● What you need to do: Only one stretch of the data below should be repeated: the lines from the line containing "remote control: present [388,340,407,384]" through the line containing "candle: none [517,235,546,272]", inclusive, exactly as they are.

● Exercise data:
□ □ □ □ □
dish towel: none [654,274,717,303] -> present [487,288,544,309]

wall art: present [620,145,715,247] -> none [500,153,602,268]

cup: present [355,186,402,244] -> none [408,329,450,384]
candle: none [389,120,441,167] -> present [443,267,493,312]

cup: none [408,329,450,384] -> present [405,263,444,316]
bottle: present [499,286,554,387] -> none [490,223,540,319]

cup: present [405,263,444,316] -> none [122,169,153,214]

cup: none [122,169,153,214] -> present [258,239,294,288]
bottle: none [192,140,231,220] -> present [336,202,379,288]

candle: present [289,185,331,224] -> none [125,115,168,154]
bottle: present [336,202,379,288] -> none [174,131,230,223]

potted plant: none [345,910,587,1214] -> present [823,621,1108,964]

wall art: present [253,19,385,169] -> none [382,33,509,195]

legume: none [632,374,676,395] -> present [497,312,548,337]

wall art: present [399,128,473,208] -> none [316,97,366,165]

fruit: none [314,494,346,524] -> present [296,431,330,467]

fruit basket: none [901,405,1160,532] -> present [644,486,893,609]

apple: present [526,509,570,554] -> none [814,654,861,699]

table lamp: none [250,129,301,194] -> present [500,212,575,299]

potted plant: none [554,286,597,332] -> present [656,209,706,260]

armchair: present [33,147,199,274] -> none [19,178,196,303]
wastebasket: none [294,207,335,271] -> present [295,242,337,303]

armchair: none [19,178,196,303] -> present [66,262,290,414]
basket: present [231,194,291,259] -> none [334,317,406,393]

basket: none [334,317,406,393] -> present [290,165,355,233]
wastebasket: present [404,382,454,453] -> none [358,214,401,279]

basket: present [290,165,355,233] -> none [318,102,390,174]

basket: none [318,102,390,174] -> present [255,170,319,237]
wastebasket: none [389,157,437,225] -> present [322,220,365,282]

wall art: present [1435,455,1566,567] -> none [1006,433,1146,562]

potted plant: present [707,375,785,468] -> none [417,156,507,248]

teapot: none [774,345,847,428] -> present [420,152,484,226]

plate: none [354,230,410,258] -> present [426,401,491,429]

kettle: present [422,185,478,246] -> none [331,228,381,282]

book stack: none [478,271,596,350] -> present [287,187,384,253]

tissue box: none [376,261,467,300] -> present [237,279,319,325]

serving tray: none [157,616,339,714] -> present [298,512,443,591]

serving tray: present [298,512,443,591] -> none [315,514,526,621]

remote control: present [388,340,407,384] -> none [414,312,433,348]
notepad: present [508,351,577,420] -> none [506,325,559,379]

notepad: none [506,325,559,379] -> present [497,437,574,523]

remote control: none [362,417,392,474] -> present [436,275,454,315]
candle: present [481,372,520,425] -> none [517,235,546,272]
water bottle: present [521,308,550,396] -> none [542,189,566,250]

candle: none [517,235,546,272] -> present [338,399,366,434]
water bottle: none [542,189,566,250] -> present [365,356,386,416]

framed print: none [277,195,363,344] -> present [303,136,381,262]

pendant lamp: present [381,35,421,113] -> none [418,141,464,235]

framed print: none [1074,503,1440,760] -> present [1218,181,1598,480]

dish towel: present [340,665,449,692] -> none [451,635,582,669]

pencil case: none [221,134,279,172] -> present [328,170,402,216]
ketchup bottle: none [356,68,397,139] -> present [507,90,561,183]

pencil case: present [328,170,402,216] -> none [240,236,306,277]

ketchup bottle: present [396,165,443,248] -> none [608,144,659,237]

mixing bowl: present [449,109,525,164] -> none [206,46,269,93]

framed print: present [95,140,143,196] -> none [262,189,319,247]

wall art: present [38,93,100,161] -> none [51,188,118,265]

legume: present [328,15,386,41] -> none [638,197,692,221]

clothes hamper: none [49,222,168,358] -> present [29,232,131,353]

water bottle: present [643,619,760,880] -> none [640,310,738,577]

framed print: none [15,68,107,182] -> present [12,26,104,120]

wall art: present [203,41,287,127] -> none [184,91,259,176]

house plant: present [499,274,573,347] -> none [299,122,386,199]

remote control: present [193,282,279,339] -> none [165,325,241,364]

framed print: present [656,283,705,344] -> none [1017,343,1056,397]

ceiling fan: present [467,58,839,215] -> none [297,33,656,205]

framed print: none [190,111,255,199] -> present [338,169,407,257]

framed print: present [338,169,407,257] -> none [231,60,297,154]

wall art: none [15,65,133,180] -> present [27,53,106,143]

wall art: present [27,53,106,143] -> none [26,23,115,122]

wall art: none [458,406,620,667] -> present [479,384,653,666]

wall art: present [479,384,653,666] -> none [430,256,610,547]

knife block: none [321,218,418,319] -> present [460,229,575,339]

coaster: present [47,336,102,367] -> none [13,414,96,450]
□ □ □ □ □
● Answer for the task:
remote control: present [388,340,407,384] -> none [414,312,433,348]
notepad: present [508,351,577,420] -> none [506,325,559,379]

notepad: none [506,325,559,379] -> present [497,437,574,523]

remote control: none [362,417,392,474] -> present [436,275,454,315]
candle: present [481,372,520,425] -> none [517,235,546,272]
water bottle: present [521,308,550,396] -> none [542,189,566,250]

candle: none [517,235,546,272] -> present [338,399,366,434]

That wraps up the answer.